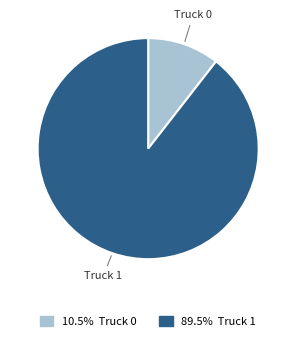

Which slice is the smallest?

Truck 0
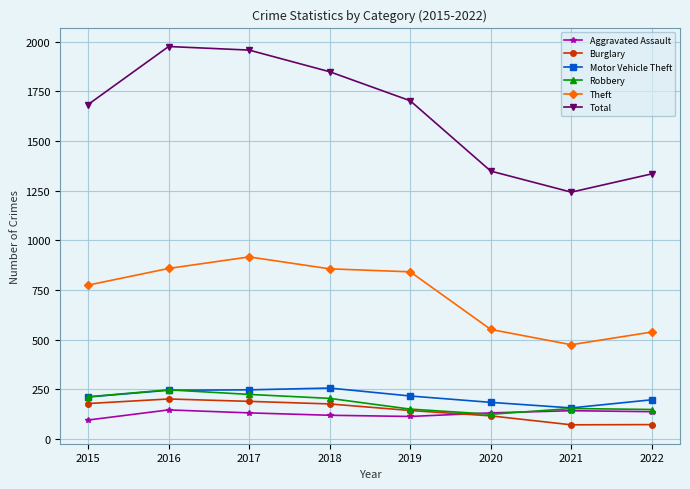

What is the difference between the maximum and second lowest values in the Aggravated Assault series?

33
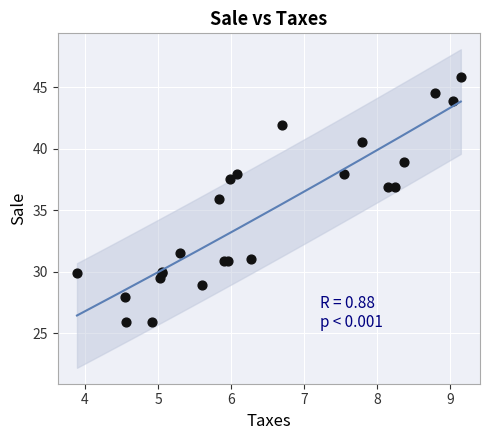

What Y value in the scatter plot is closest to 35?

35.9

- - - - - - -

PROBLEM TO WORK ON :: Reproduce the lines above word for word, leaving out the pictures.

ANSWER SPACE ::
Which slice is the smallest?

Truck 0

What is the difference between the maximum and second lowest values in the Aggravated Assault series?

33

What Y value in the scatter plot is closest to 35?

35.9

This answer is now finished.